* [Reading passage]:

- - - - -

Checkpointing Maps¶
When running on opportunistic resources, HTCondor might “evict” your map components from the execute locations. Evicted components return to the queue and, without your intervention, restart from scratch. However, HTMap can preserve files across an eviction and make them available in the next run. You can use this to write a function that can resume from partial progress when it restarts.
The important thing for you to think about is that HTMap will always run your function from the start. That means that the general structure of a checkpointing function should look like this:
def function(inputs):
try:
...
# attempt to reload from a checkpoint file
except (
FileNotFoundError,
...,
): # catch any errors that indicate that the checkpoint doesn't exist, is corrupt, etc.
# initialize from input data
...
# do work
Your work must be written such that it doesn’t care where it starts.
Generally that means you’ll need to replace for loops with while loops.
For example, a simulation that proceeds in 100 steps like this:
import htmap
@htmap.mapped
def function(initial_state):
current_state = initial_state
for step in range(100):
current_state = evolve(current_state)
return current_state
would need to become something like
import htmap
@htmap.mapped
def function(initial_state):
try:
current_step, current_state = load_from_checkpoint(checkpoint_file)
except FileNotFoundError:
current_step, current_state = 0, initial_state
while current_step < 100:
current_state = evolve(current_state)
current_step += 1
if should_write_checkpoint:
write_checkpoint(current_step, current_state)
htmap.checkpoint(checkpoint_file) # important!
return current_state
Note the call to htmap.checkpoint().
This function takes the paths to the checkpoint file(s) that you’ve written and does the necessary behind-the-scenes handling to make them available if the component needs to restart.
If you don’t call this function, the files will not be available, and your checkpoint won’t work!
Concrete Example¶
Let’s work with a more concrete example. Here’s the function, along with some code to run it and prove that it checkpointed:
from pathlib import Path
import time
import htmap
@htmap.mapped
def counter(num_steps):
checkpoint_path = Path("checkpoint")

- - - - -

* [Source material]:
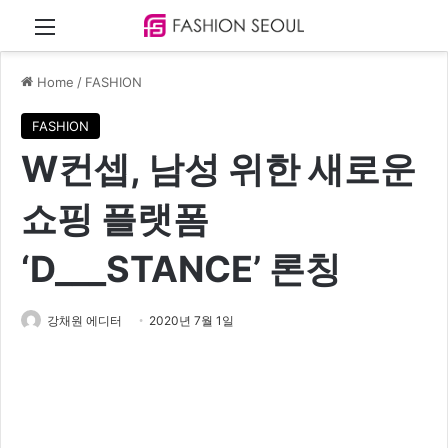
Menu
Home
/
FASHION
FASHION
W컨셉, 남성 위한 새로운
쇼핑 플랫폼
‘D___STANCE’ 론칭
강채원 에디터
2020년 7월 1일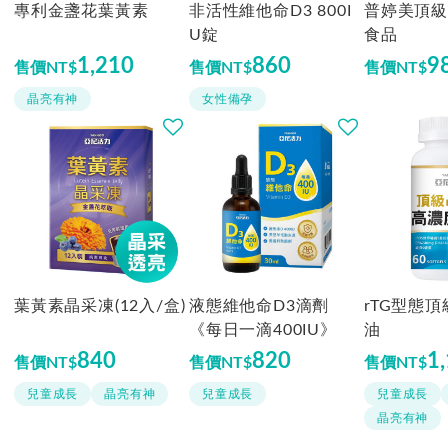
專利金盞花葉黃素
非活性維他命D3 800I
普婷美頂級
U錠
食品
1,210
860
9
售價
NT$
售價
NT$
售價
NT$
晶亮有神
女性備孕
葉黃素晶采凍(12入/盒)
液態維他命D3滴劑
rTG型態
《每日一滴400IU》
油
840
820
1
售價
NT$
售價
NT$
售價
NT$
兒童成長
晶亮有神
兒童成長
兒童成長
晶亮有神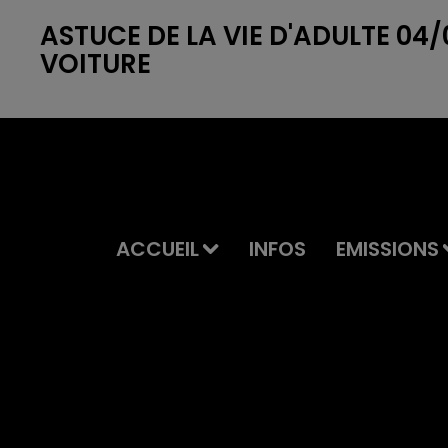
ASTUCE DE LA VIE D'ADULTE 04
VOITURE
ACCUEIL
INFOS
EMISSIONS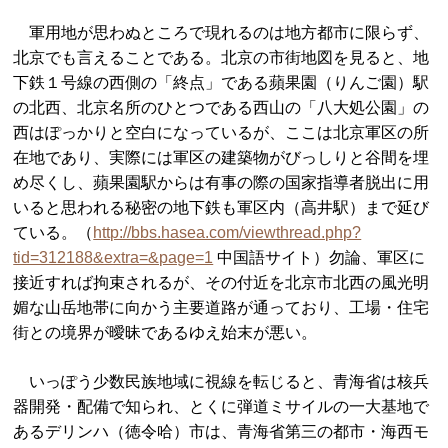
軍用地が思わぬところで現れるのは地方都市に限らず、
北京でも言えることである。北京の市街地図を見ると、地
下鉄１号線の西側の「終点」である蘋果園（りんご園）駅
の北西、北京名所のひとつである西山の「八大処公園」の
西はぽっかりと空白になっているが、ここは北京軍区の所
在地であり、実際には軍区の建築物がびっしりと谷間を埋
め尽くし、蘋果園駅からは有事の際の国家指導者脱出に用
いると思われる秘密の地下鉄も軍区内（高井駅）まで延び
ている。（
http://bbs.hasea.com/viewthread.php?
tid=312188&extra=&page=1
中国語サイト）勿論、軍区に
接近すれば拘束されるが、その付近を北京市北西の風光明
媚な山岳地帯に向かう主要道路が通っており、工場・住宅
街との境界が曖昧であるゆえ始末が悪い。
いっぽう少数民族地域に視線を転じると、青海省は核兵
器開発・配備で知られ、とくに弾道ミサイルの一大基地で
あるデリンハ（徳令哈）市は、青海省第三の都市・海西モ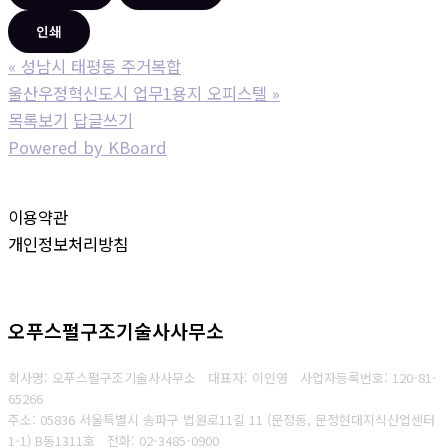
인쇄
«
성남시 태평동 주거복합
울산우정혁신도시 업무1용지 오피스텔
»
목록보기
답글쓰기
Powered by KBoard
이용약관
개인정보처리방침
오푸스펄구조기술사사무소
회사명: 오푸스펄구조기술사사무소 대표자: 이인영
사업자등록번호:
120-81-
65266
주소: 05836 서울특별시 송파구 법원로11길 11 (문정동, 문정현대지식산업센터
1-1) B동1311호
전화: 02-3485-0900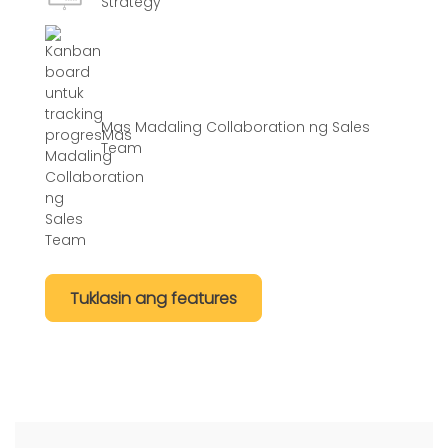
Strategy
Mas Madaling Collaboration ng Sales
Team
Tuklasin ang features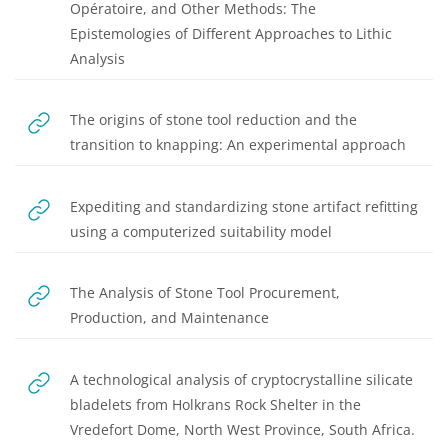
Opératoire, and Other Methods: The
Epistemologies of Different Approaches to Lithic
URL
Analysis
The origins of stone tool reduction and the
URL
transition to knapping: An experimental approach
Expediting and standardizing stone artifact refitting
URL
using a computerized suitability model
The Analysis of Stone Tool Procurement,
URL
Production, and Maintenance
A technological analysis of cryptocrystalline silicate
bladelets from Holkrans Rock Shelter in the
URL
Vredefort Dome, North West Province, South Africa.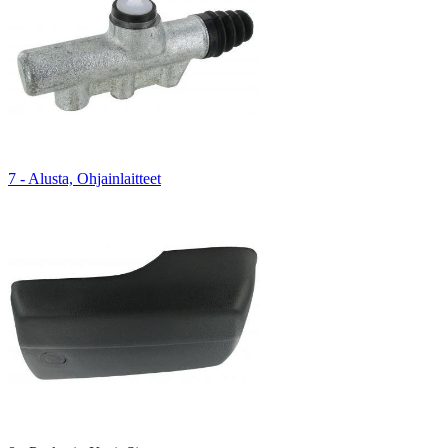
7 - Alusta, Ohjainlaitteet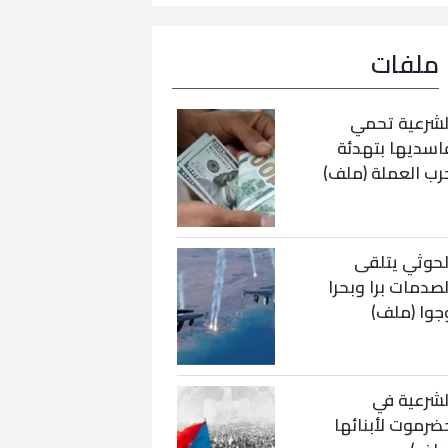
ملفات
لشرعية تحمي
اسديها بتهدئة
رب العملة (ملف)
لحوثي يتلقى
لصدمات برا وبحرا
جوا (ملف)
لشرعية في
ضرموت لأبنائها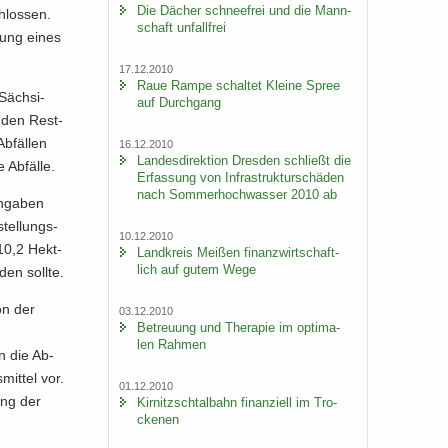
Die Dä­cher schnee­frei und die Mann­
chlos­sen.
schaft un­fall­frei
­tung eines
17.12.2010
Raue Rampe schal­tet Klei­ne Spree
Säch­si­
auf Durch­gang
n­den Rest­
­fäl­len
16.12.2010
Lan­des­di­rek­ti­on Dres­den schließt die
Ab­fäl­le.
Er­fas­sung von In­fra­struk­tur­schä­den
nach Som­mer­hoch­was­ser 2010 ab
An­ga­ben
tel­lungs­
10.12.2010
 10,2 Hekt­
Land­kreis Mei­ßen fi­nanz­wirt­schaft­
lich auf gutem Wege
den soll­te.
on der
03.12.2010
Be­treu­ung und The­ra­pie im op­ti­ma­
len Rah­men
en die Ab­
mit­tel vor.
01.12.2010
gung der
Kir­nitzsch­tal­bahn fi­nan­zi­ell im Tro­
cke­nen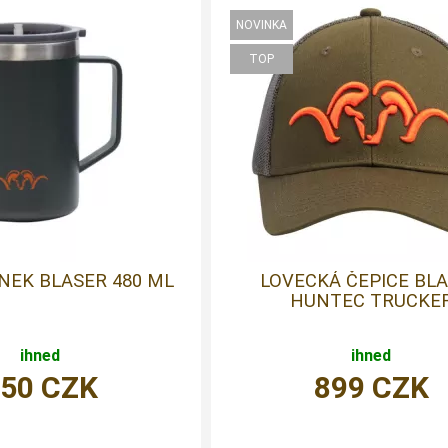
EK BLASER 480 ML
LOVECKÁ ČEPICE BL
HUNTEC TRUCKE
ihned
ihned
650
CZK
899
CZK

- - - - -

* [Written task A]:
Answer the following from the passage on checkpointing maps, each on its own line:
(i) Without intervention, what happens to map components that HTCondor evicts?
(ii) What kind of loop does the passage say should generally replace for loops?
(iii) According to the passage, what results if htmap.checkpoint() is not called?
* [Written task B]: In the passage on checkpointing maps, list every function called inside the rewritten version of the 100-step simulation function, the one that uses a while loop.
* [Written task C]: Carry on the passage on checkpointing maps from its last line.

* [Written reply A]:
(i) They return to the queue and restart from scratch.
(ii) While loops.
(iii) The checkpoint files will not be available, and the checkpoint will not work.

* [Written reply B]: load_from_checkpoint, evolve, write_checkpoint, htmap.checkpoint

* [Written reply C]:
try:
step = int(checkpoint_path.read_text())
print("loaded checkpoint!")
except FileNotFoundError:
step = 0
print("starting from scratch")
while True:
time.sleep(1)
step += 1
print(f"completed step {step}")
if step >= num_steps:
break
checkpoint_path.write_text(str(step))
htmap.checkpoint(checkpoint_path)
return True
map = counter.map([30])
# wait for the component to start
while map.component_statuses[0] is not htmap.ComponentStatus.RUNNING:
print(map.component_statuses[0])
time.sleep(1)
# let it run for 10 seconds
print("component has started, letting it run...")
time.sleep(10)
# vacate it (force it off current execute resource)
map.vacate()
print("vacated map")
# wait until it starts up again and finishes
while map.component_statuses[0] is not htmap.ComponentStatus.COMPLETED:
print(map.component_statuses[0])
time.sleep(1)
# look at the function output and the stdout from execution
print(map[0])
print(map.stdout(0))
The function itself just sleeps for the given amount of time, but it does it in incremental steps so that we can checkpoint its progress.
We write checkpoints to a file named checkpoint in the current working directory of the script when it executes.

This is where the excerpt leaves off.